Grassroots group urges Tim Hortons to put a lid on litter
CBC
Irene Vandertop pulls out three clear plastic bags of garbage from the back of her car. The garbage, all 3,000 pieces of it, was collected by volunteers from an area outside just one Tim Hortons store in Toronto over several hours.
"This is quite disgusting," Vandertop says before she pulls out the third bag. "This is only cups and lids from one store."
Vandertop, a co-founder of Don't Mess with the Don, says the restaurant chain Tim Hortons has a big problem when it comes to litter. The registered charity, run by volunteers, cleans up trash from ravines in the Don Valley and says it has picked up about 136,078 kilograms of garbage in the past six years.
The number one brand it finds in its garbage cleanups is Tim Hortons, Vandertop said.
"Imagine — Tim Hortons has more than 4,000 stores across Canada now and that would be millions and millions of cups and lids all strewn out throughout our parks, streets, wild spaces. And this is only cups and lids. There's also food wrappers, containers and other beverage containers," she said.
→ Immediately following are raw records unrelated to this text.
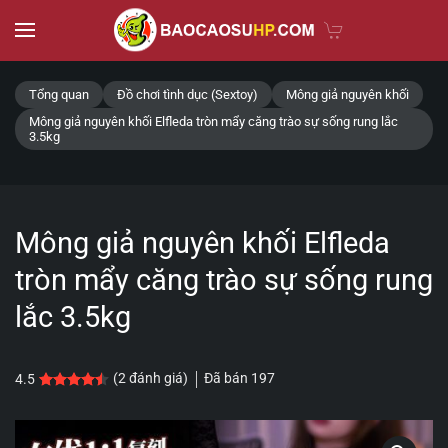
Skip to main content
Tổng quan
Đồ chơi tình dục (Sextoy)
Mông giả nguyên khối
Mông giả nguyên khối Elfleda tròn mẩy căng trào sự sống rung lắc
3.5kg
Mông giả nguyên khối Elfleda
tròn mẩy căng trào sự sống rung
lắc 3.5kg
Đã bán
197
(
2
đánh giá)
4.5
4.5
2
trên 5 dựa trên
đánh giá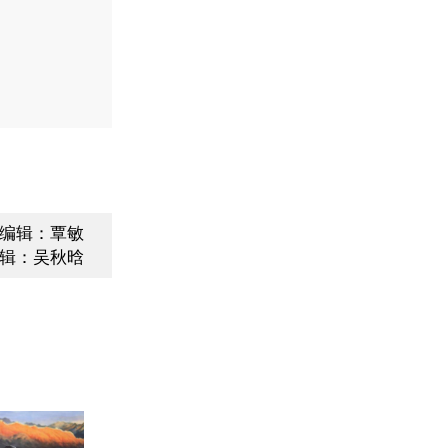
编辑：覃敏
辑：吴秋晗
"I think Tim Hortons, as a flagship Canadian company, has a tremendous opportunity here to do something good for the world and for the environment that we live in. This is not in line with the times."
The charity launched its campaign, Tim Let's Talk, last month, because Vandertop says the organization would like the restaurant chain to take more responsibility for its litter including carrying out clean-ups, encouraging customers to bring reusable cups and educating staff and customers about preventing litter. The trash pollutes green spaces, which means wildlife have to "live amidst our garbage," she said.
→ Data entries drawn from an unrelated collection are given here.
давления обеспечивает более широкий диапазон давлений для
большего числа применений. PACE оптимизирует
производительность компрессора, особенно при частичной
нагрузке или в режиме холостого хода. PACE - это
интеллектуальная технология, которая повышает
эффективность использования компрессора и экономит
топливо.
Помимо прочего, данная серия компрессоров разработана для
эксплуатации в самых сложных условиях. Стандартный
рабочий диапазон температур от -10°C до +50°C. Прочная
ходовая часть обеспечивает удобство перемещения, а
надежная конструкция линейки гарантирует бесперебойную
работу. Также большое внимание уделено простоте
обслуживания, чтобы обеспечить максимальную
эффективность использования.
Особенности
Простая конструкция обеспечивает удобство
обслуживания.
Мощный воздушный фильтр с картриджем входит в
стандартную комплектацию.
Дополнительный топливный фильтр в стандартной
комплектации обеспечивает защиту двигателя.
Vandertop says Don't Mess with the Don wrote a letter to Tim Hortons executives and hand-delivered it to company headquarters in May 2023 and again June 2023. It also made phone calls, but received no response. On June 21 this year, the group published the letter online, and launched its campaign three days later.
On Tuesday, Tim Hortons's director of sustainability and packaging reached out to the group.
In a statement this week, the company said it is committed to helping communities through "more sustainable packaging and recycling practices" and through its sustainability platform Tims for Good, which launched in 2021.
"Tim Hortons has a dedicated sustainability team that has spent the last several years charting a more sustainable path forward for our restaurants, along with our guests," Michael Oliveira, communications director for Tim Hortons, said in the statement. Oliveira added that the company invested in a national TV campaign "to highlight our sustainability goals with guests."
Through Tims for Good, the company has pledged to change more than three billion units of packaging to make them reusable, recyclable, or compostable. The company also claims it eliminated the use of more than one billion single-use plastics, including plastic straws and plastic stir sticks, by 2021.
On its website, the company says it is working to improve its packaging by: "transitioning from single-use to reusable; reducing the amount of material used; and ensuring our products can be diverted from landfills through recycling or composting."
According to the company, there are plans for its cups to be collected for recycling across Ontario by 2026. It says it is "encouraged" that, through Ontario's new extended producer responsibility regulations, an expected 17,000 new public collection bins will be installed across the province to enable people to dispose of waste properly.